To determine the percentage composition of each element in calcium chloride, we need to find the molar masses of calcium chloride and silver chloride.
1. Calculate the number of moles of silver chloride precipitate:
- Given that the weight of the precipitate is 4.24g
- The molar mass of silver chloride (AgCl) is the sum of the atomic masses of silver (Ag) and chlorine (Cl), which are 107.87 g/mol and 35.45 g/mol, respectively.

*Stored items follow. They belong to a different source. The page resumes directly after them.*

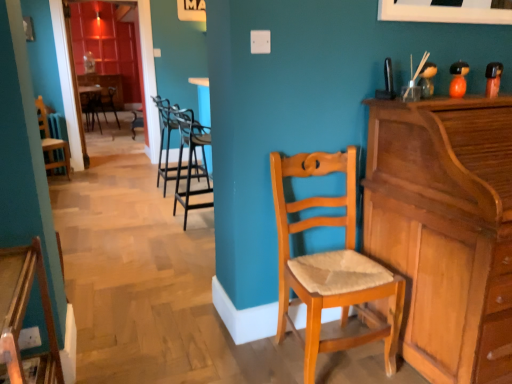
You are a GUI agent. You are given a task and a screenshot of the screen. Output one action in this format:
    pyautogui.click(x=<x>, y=<y>)
    Task: Click on the vacant space that's between black metal barstools at center, marked as the third chair in a front-to-back arrangement, and wooden chair at left, the second chair when ordered from back to front
    
    Given the screenshot: What is the action you would take?
    pyautogui.click(x=118, y=200)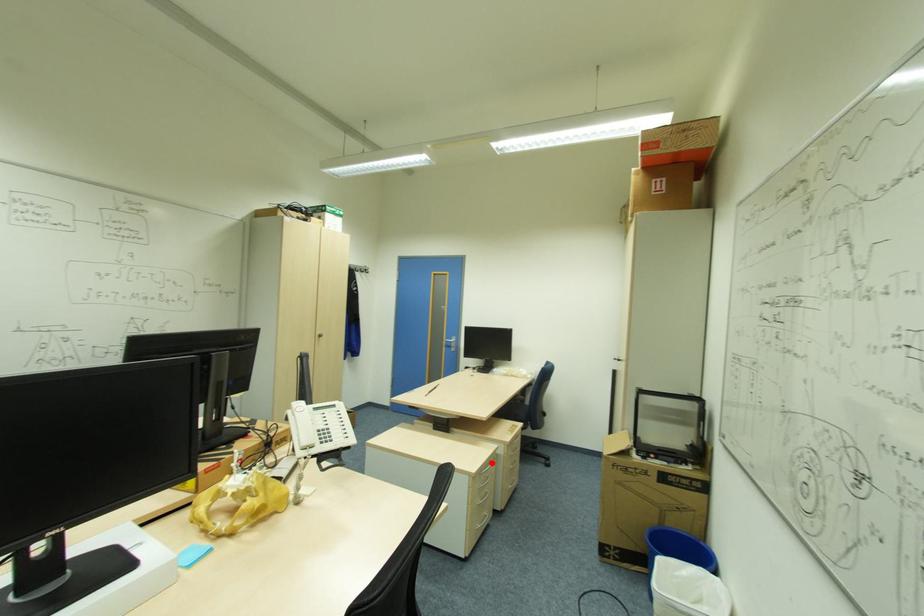
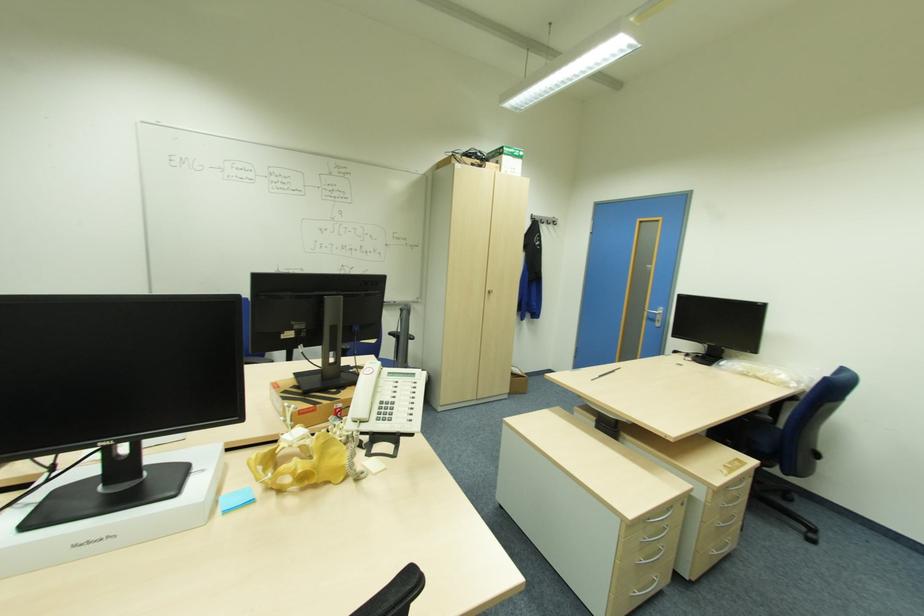
Question: I am providing you with two images of the same scene from different viewpoints. A red point is shown in image1. For the corresponding object point in image2, is it positioned nearer or farther from the camera?

Choices:
 (A) Nearer
 (B) Farther

Answer: (A)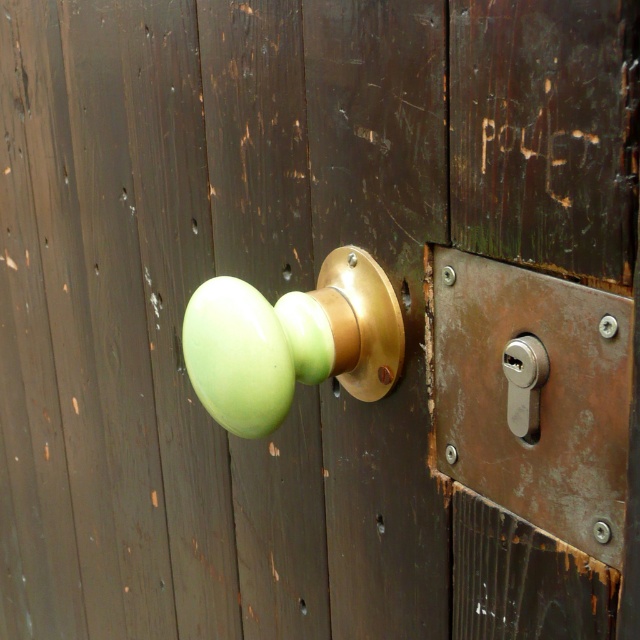
Question: Can you confirm if green matte door handle at center is wider than satin silver lock at right?

Choices:
 (A) no
 (B) yes

Answer: (B)

Question: Which point is farther to the camera?

Choices:
 (A) satin silver lock at right
 (B) green matte door handle at center

Answer: (B)

Question: Which of the following is the closest to the observer?

Choices:
 (A) green matte door handle at center
 (B) satin silver lock at right

Answer: (B)

Question: Can you confirm if green matte door handle at center is positioned to the right of satin silver lock at right?

Choices:
 (A) no
 (B) yes

Answer: (A)

Question: From the image, what is the correct spatial relationship of green matte door handle at center in relation to satin silver lock at right?

Choices:
 (A) below
 (B) above

Answer: (B)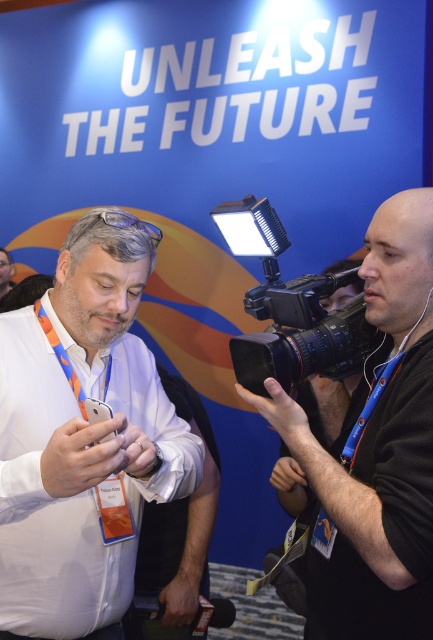
Between point (377, 256) and point (238, 372), which one is positioned in front?

Point (377, 256) is in front.

Is black matte camera at center wider than black plastic video camera at center?

In fact, black matte camera at center might be narrower than black plastic video camera at center.

The height and width of the screenshot is (640, 433). What do you see at coordinates (374, 448) in the screenshot?
I see `black matte camera at center` at bounding box center [374, 448].

Locate an element on the screen. This screenshot has width=433, height=640. black matte camera at center is located at coordinates (374, 448).

Is white matte shirt at center positioned in front of black plastic video camera at center?

Yes.

Who is positioned more to the left, white matte shirt at center or black plastic video camera at center?

white matte shirt at center

The image size is (433, 640). What are the coordinates of `white matte shirt at center` in the screenshot? It's located at (81, 435).

Image resolution: width=433 pixels, height=640 pixels. Identify the location of white matte shirt at center. (81, 435).

Who is positioned more to the right, white matte shirt at center or black matte camera at center?

black matte camera at center

Can you confirm if white matte shirt at center is taller than black matte camera at center?

In fact, white matte shirt at center may be shorter than black matte camera at center.

Between point (120, 454) and point (364, 493), which one is positioned in front?

Positioned in front is point (120, 454).

Identify the location of white matte shirt at center. The image size is (433, 640). (81, 435).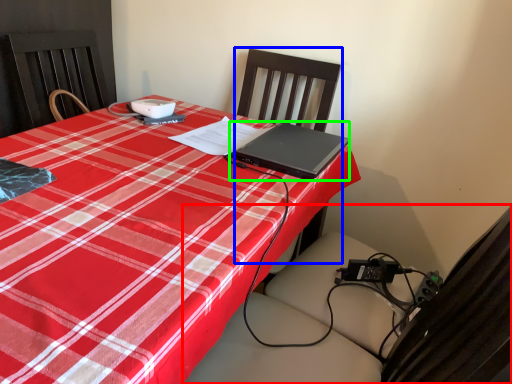
Question: Considering the real-world distances, which object is closest to swivel chair (highlighted by a red box)? chair (highlighted by a blue box) or laptop (highlighted by a green box).

Choices:
 (A) chair
 (B) laptop

Answer: (B)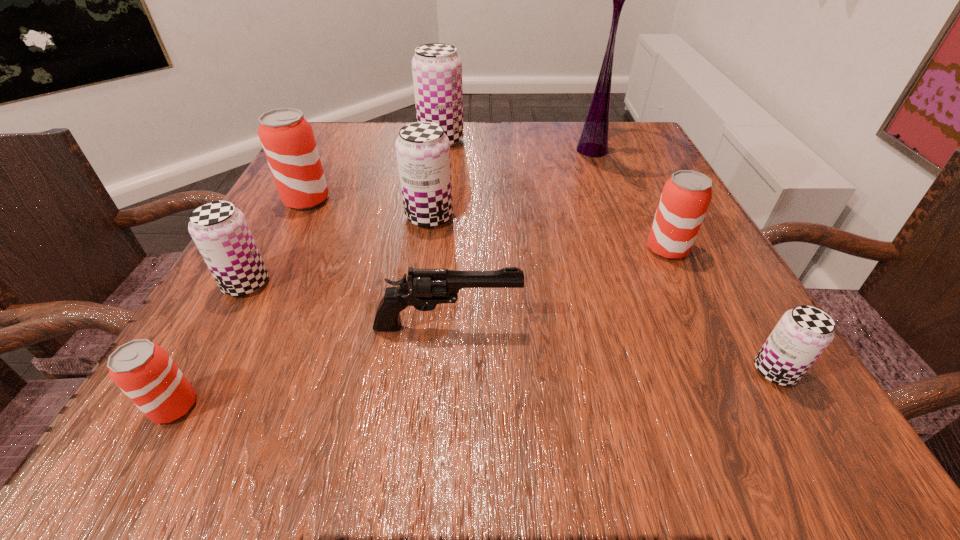
Where is `gun`? Image resolution: width=960 pixels, height=540 pixels. gun is located at coordinates (425, 288).

Image resolution: width=960 pixels, height=540 pixels. Find the location of `the rightmost purple beer can`. the rightmost purple beer can is located at coordinates coord(802,334).

In order to click on the smallest purple beer can in this screenshot , I will do `click(802, 334)`.

Locate an element on the screen. The image size is (960, 540). the nearest orange beer can is located at coordinates (143, 370).

Locate an element on the screen. free point located on the front-facing side of the lampshade is located at coordinates (657, 315).

Where is `free region located on the front of the farthest purple beer can`? The width and height of the screenshot is (960, 540). free region located on the front of the farthest purple beer can is located at coordinates (438, 164).

The width and height of the screenshot is (960, 540). What are the coordinates of `free space located 0.190m on the back of the farthest orange beer can` in the screenshot? It's located at (335, 144).

Identify the location of vacant space located on the back of the third nearest purple beer can. This screenshot has height=540, width=960. (x=443, y=124).

At what (x,y) coordinates should I click in order to perform the action: click on free space located on the front of the rightmost orange beer can. Please return your answer as a coordinate pair (x, y). The height and width of the screenshot is (540, 960). Looking at the image, I should click on (732, 384).

I want to click on free space located 0.370m on the right of the leftmost purple beer can, so click(510, 284).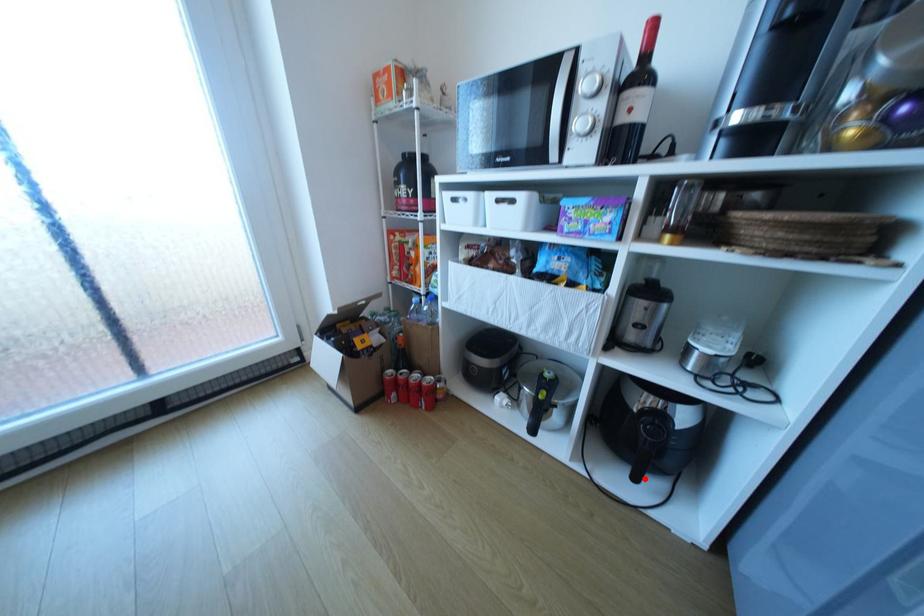
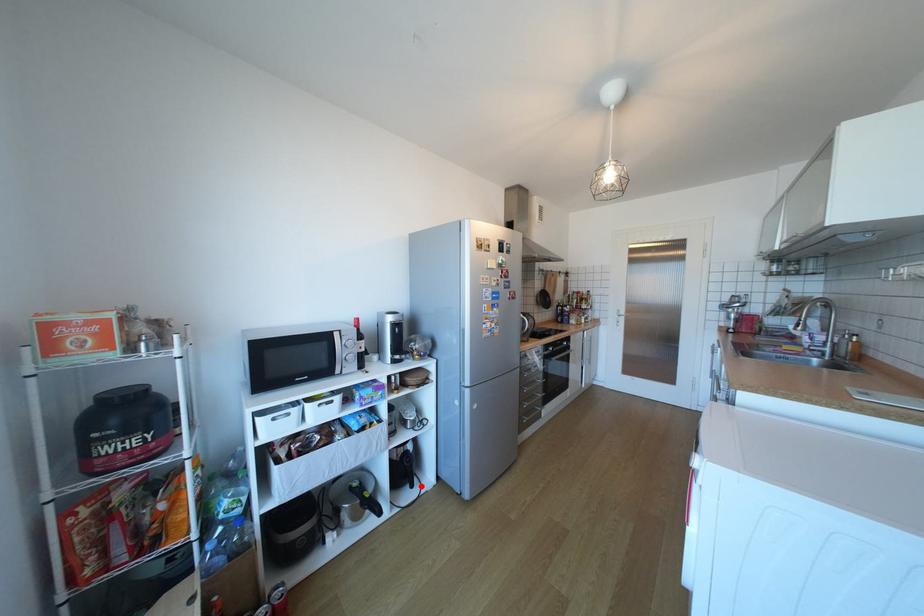
I am providing you with two images of the same scene from different viewpoints. A red point is marked on the first image and another point is marked on the second image. Do the highlighted points in image1 and image2 indicate the same real-world spot?

Yes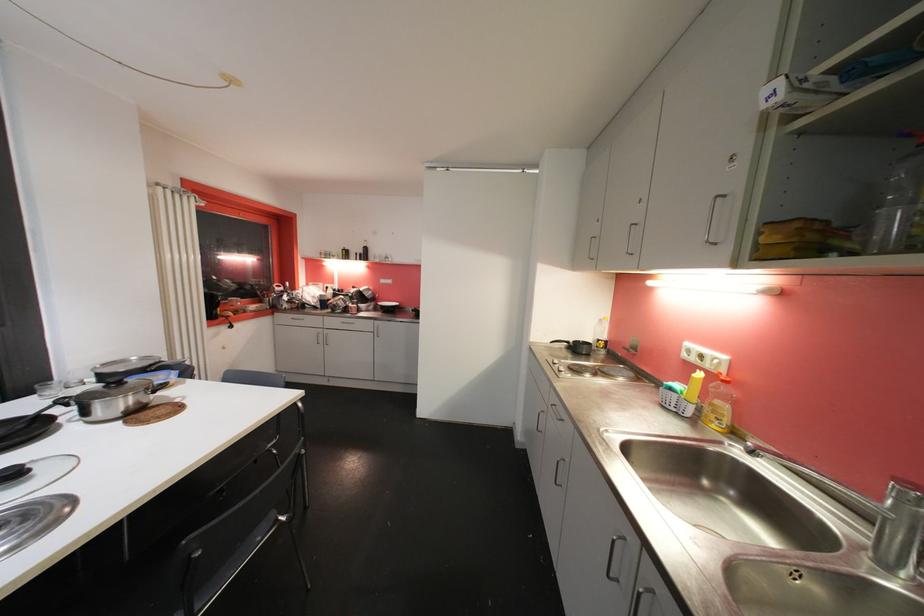
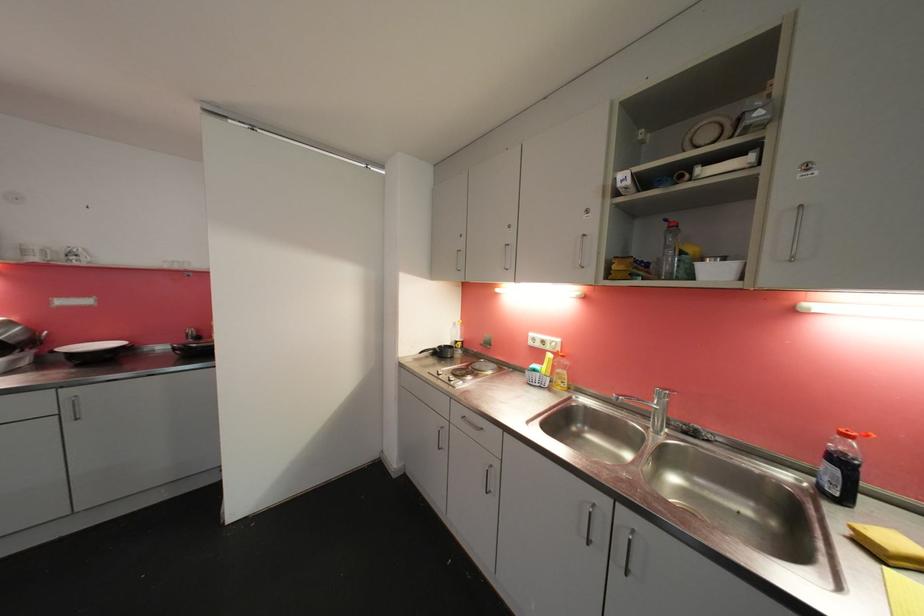
Locate, in the second image, the point that corresponds to (x=675, y=391) in the first image.

(540, 373)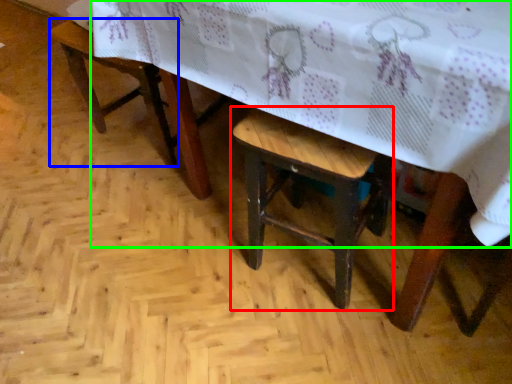
Question: Which object is positioned closest to stool (highlighted by a red box)? Select from armchair (highlighted by a blue box) and table (highlighted by a green box).

Choices:
 (A) armchair
 (B) table

Answer: (B)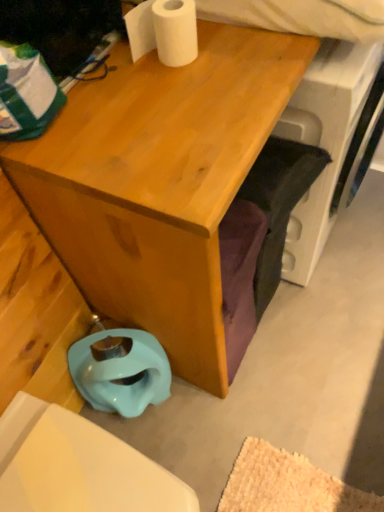
The height and width of the screenshot is (512, 384). I want to click on free space to the left of white matte toilet paper at upper center, so click(105, 80).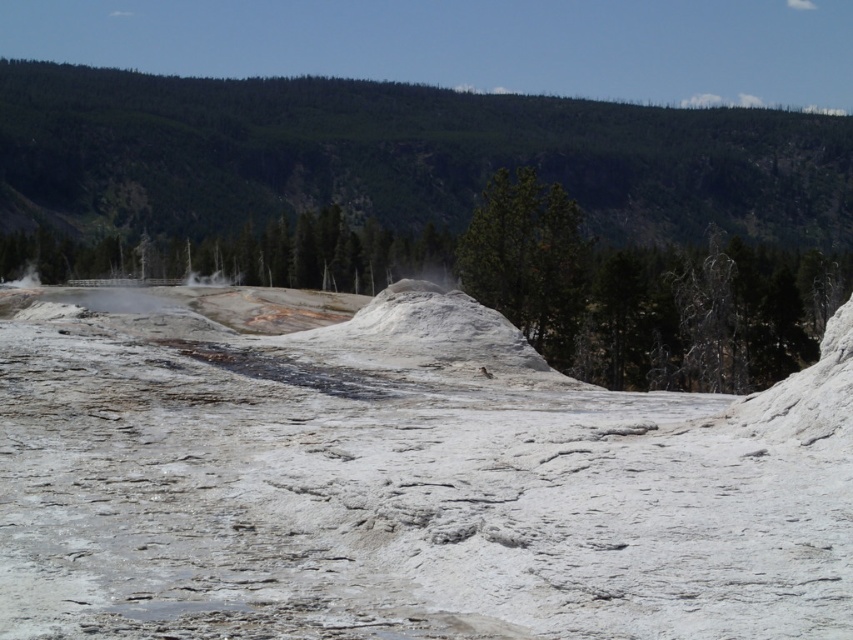
Question: Is white matte snow at center closer to camera compared to green forested mountain at upper center?

Choices:
 (A) no
 (B) yes

Answer: (B)

Question: Does white matte snow at center lie in front of green forested mountain at upper center?

Choices:
 (A) yes
 (B) no

Answer: (A)

Question: Which point is farther from the camera taking this photo?

Choices:
 (A) (123, 483)
 (B) (793, 211)

Answer: (B)

Question: Is the position of white matte snow at center more distant than that of green forested mountain at upper center?

Choices:
 (A) yes
 (B) no

Answer: (B)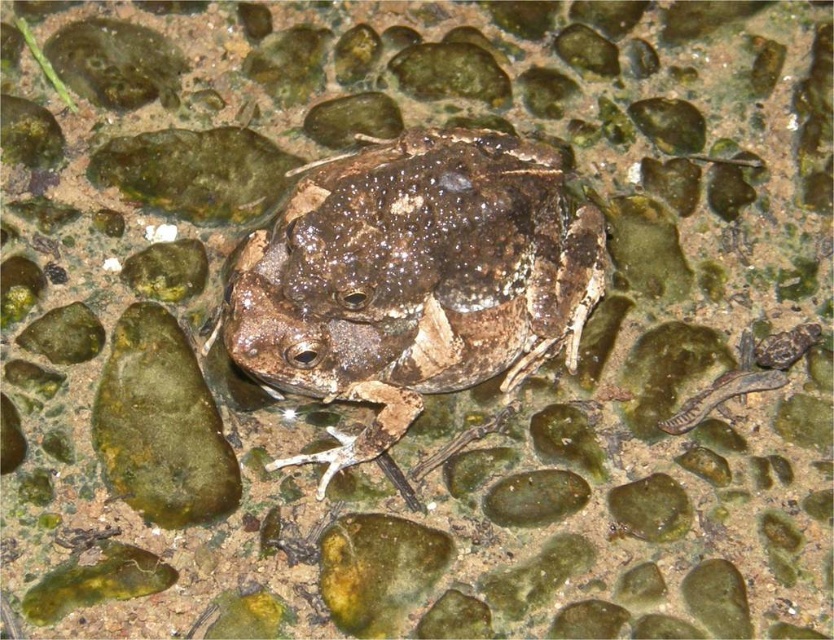
You are a photographer adjusting your camera focus. You need to focus on either point point (476, 288) or point (210, 416). Which point should you focus on to ensure the frog is in the foreground?

Point (476, 288) is closer to the viewer than point (210, 416), so focusing on point (476, 288) will ensure the frog is in the foreground.

You are a wildlife photographer aiming to capture the speckled brown skin at center in your shot. Based on the scene, where should you position your camera to ensure the frog is centered in the frame?

The speckled brown skin at center is located at point (x=413, y=278), so you should position your camera to aim directly at those coordinates to center the frog in your frame.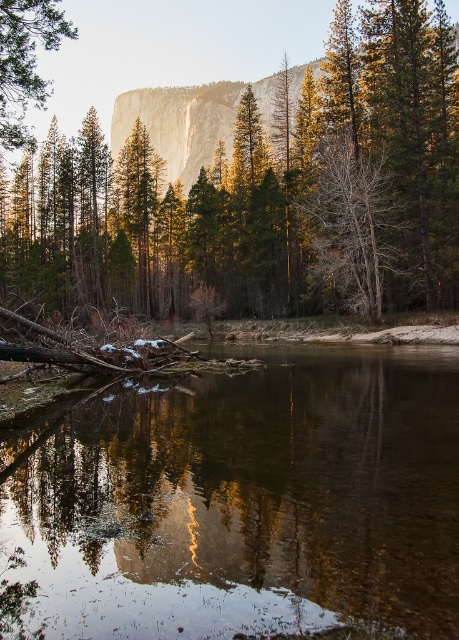
Can you confirm if clear water at center is positioned above bare wood tree at center?

No, clear water at center is not above bare wood tree at center.

Based on the photo, who is taller, clear water at center or bare wood tree at center?

With more height is bare wood tree at center.

The width and height of the screenshot is (459, 640). What do you see at coordinates (244, 502) in the screenshot? I see `clear water at center` at bounding box center [244, 502].

Image resolution: width=459 pixels, height=640 pixels. What are the coordinates of `clear water at center` in the screenshot? It's located at (244, 502).

Is green matte trees at center thinner than bare wood tree at center?

Incorrect, green matte trees at center's width is not less than bare wood tree at center's.

The width and height of the screenshot is (459, 640). Describe the element at coordinates (257, 186) in the screenshot. I see `green matte trees at center` at that location.

The image size is (459, 640). I want to click on green matte trees at center, so pos(257,186).

Can you confirm if clear water at center is smaller than green matte tree at upper left?

Yes.

This screenshot has height=640, width=459. I want to click on clear water at center, so click(244, 502).

At what (x,y) coordinates should I click in order to perform the action: click on clear water at center. Please return your answer as a coordinate pair (x, y). The height and width of the screenshot is (640, 459). Looking at the image, I should click on (244, 502).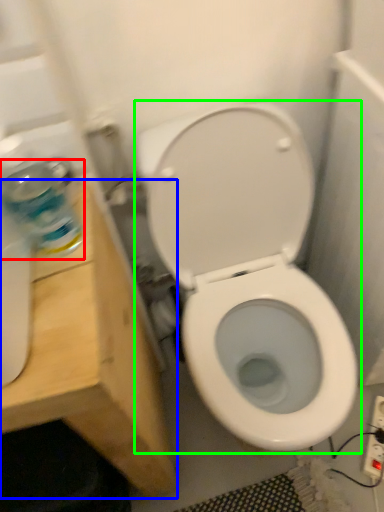
Question: Which object is the farthest from cleaning product (highlighted by a red box)? Choose among these: vanity (highlighted by a blue box) or toilet (highlighted by a green box).

Choices:
 (A) vanity
 (B) toilet

Answer: (B)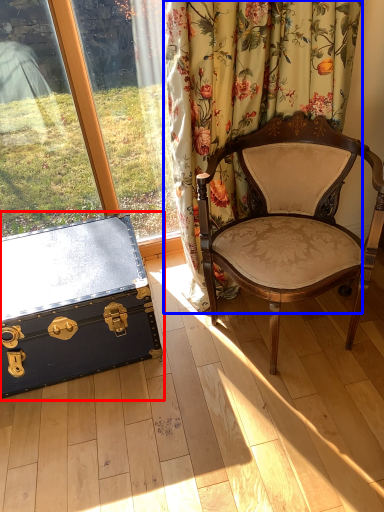
Question: Which point is closer to the camera, box (highlighted by a red box) or curtain (highlighted by a blue box)?

Choices:
 (A) box
 (B) curtain

Answer: (B)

- The molar mass of AgCl = 107.87 g/mol + 35.45 g/mol = 143.32 g/mol
- Number of moles of AgCl = mass of AgCl / molar mass of AgCl
= 4.24 g / 143.32 g/mol
2. Calculate the number of moles of calcium chloride:
- Given that the weight of calcium chloride is 1.64g
- The molar mass of calcium chloride (CaCl2) is the sum of the atomic mass of calcium (Ca) and twice the atomic mass of chlorine (Cl), which are 40.08 g/mol and 35.45 g/mol, respectively.
- The molar mass of CaCl2 = 40.08 g/mol + (2 * 35.45 g/mol) = 110.98 g/mol
- Number of moles of CaCl2 = mass of CaCl2 / molar mass of CaCl2
= 1.64 g / 110.98 g/mol
3. Calculate the percentage composition of calcium (Ca) in calcium chloride:
- The percentage composition of Ca = (moles of Ca / total moles) * 100
= (moles of CaCl2 / total moles) * 100
4. Calculate the percentage composition of chlorine (Cl) in calcium chloride:
- The percentage composition of Cl = (moles of Cl / total moles) * 100
= (2 * moles of CaCl2 / total moles) * 100
Note: In this case, the total moles are the moles of CaCl2 since it completely dissociates into 1 mole of calcium and 2 moles of chlorine.
5. Plug in the values to calculate the percentages.
The simple formula for calcium chloride is CaCl2.
By following these steps, you can determine the percentage composition of each element in calcium chloride.